## Consigne
Répondez à ces questions sur le texte consacré à Tancrède de Campra :
(a) Quelle année figure dans le titre de la production présentée ?
(b) De quel opéra provient la scène dessinée par Jean Berain ?
(c) Quelles œuvres triomphaient à la fin du règne de Louis XIV et sous la Régence ?

## Texte de la page
————

Carnets sur sol

   Écoutes (et nouveautés) | INDEX (très partiel) | Agenda concerts & comptes-rendus | Playlists & Podcasts | Instantanés (Diaire sur sol)


Tancrède de Campra, sur scène – Schneebeli, Tavernier, Avignon-Versailles 2014


Pour des considérations sur l'œuvre elle-même, on peut se reporter aux notules citées dans celle-ci.


La fin de l'acte III, le début de l'acte IV, la fin de l'acte V à Avignon.


1. L'œuvre à l'épreuve de la scène

Tancrède a été l'une des œuvres les plus reprises, hors Lully, de l'histoire de l'opéra d'Ancien Régime. Il y a peu d'autres exemples de tels succès (et un autre sera redonné l'an prochain). On se rend mal compte, sans doute, des critères qui ont poussé au succès ou à la chute des œuvres, surtout dans cette période étrange de la fin du règne de Louis XIV et de la Régence, où, libérés de la nécessité de plaire directement au Prince, les créateurs pouvaient explorer de nouveaux aspects : les œuvres dotées de bons livrets tombaient parce que trop audacieuses (musicalement surtout), tandis que les pastorales et les opéras ballets à entrées triomphaient. Tancrède est l'une des rares œuvres à sujet sérieux de cette période qui ait remporté un succès réellement éclatant.


L'apparition de l'Ombre de Didon dans Énée & Lavinie de Collasse (bel opéra, sur un remarquable livret de Fontenelle). Dessin de Jean Berain à la plume (encre brune), au lavis gris et brun, avec des traces de pierre noire (1690).
Sélectionné pour illustrer les enchantements de la forêt à l'acte III.


Pour notre époque qui déprécie les formes récurrentes (l'une des vertus capitales des artistes étant l'innovation, concept qui de plus en plus central depuis le XIXe siècle), il est difficile de prendre du plaisir à ces ballets interruptifs trop divertissants (même si les librettistes s'efforcent de les rattacher à l'action, ils ne sont presque jamais des pantomimes, et encore moins des paroxysmes dramatiques), particulièrement les pastorales un peu molles, exaltant un cliché champêtre qui n'a plus de sens pour nous.
De même pour les répliques trop stéréotypées, pourtant absentes du théâtre classique, et délibérément utilisées sur la scène chantée pour permettre l'intelligibilité du spectacle même en manquant des mots.

Aussi, expliquer le succès singulier de Tancrède n'est pas évident. En revanche, sa construction vers de plus en plus d'intensité dramatique et musicale, simultanément, ne fait pas de doute, et a peut-être contribué, par l'émerveillement surpris et la suffocation qu'elle suscite, à l'accueil favorable de l'ouvrage. Je m'interroge davantage sur les reprises répétées, car tout ne me semble pas de la même eau.

————

## Matériel source
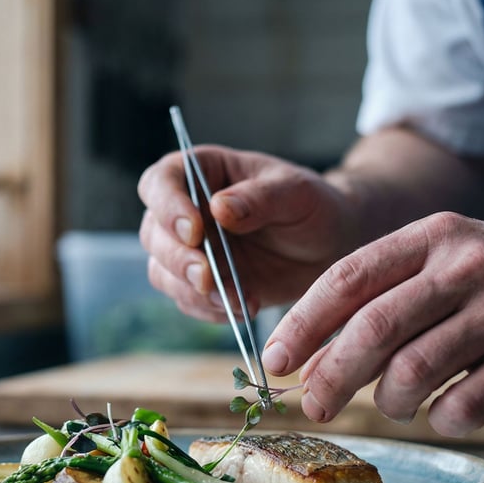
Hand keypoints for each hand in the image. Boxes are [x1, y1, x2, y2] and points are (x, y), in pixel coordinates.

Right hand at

————

## Résultat de l'exercice
(a) 2014.
(b) Énée & Lavinie de Collasse.
(c) Les pastorales et les opéras ballets à entrées.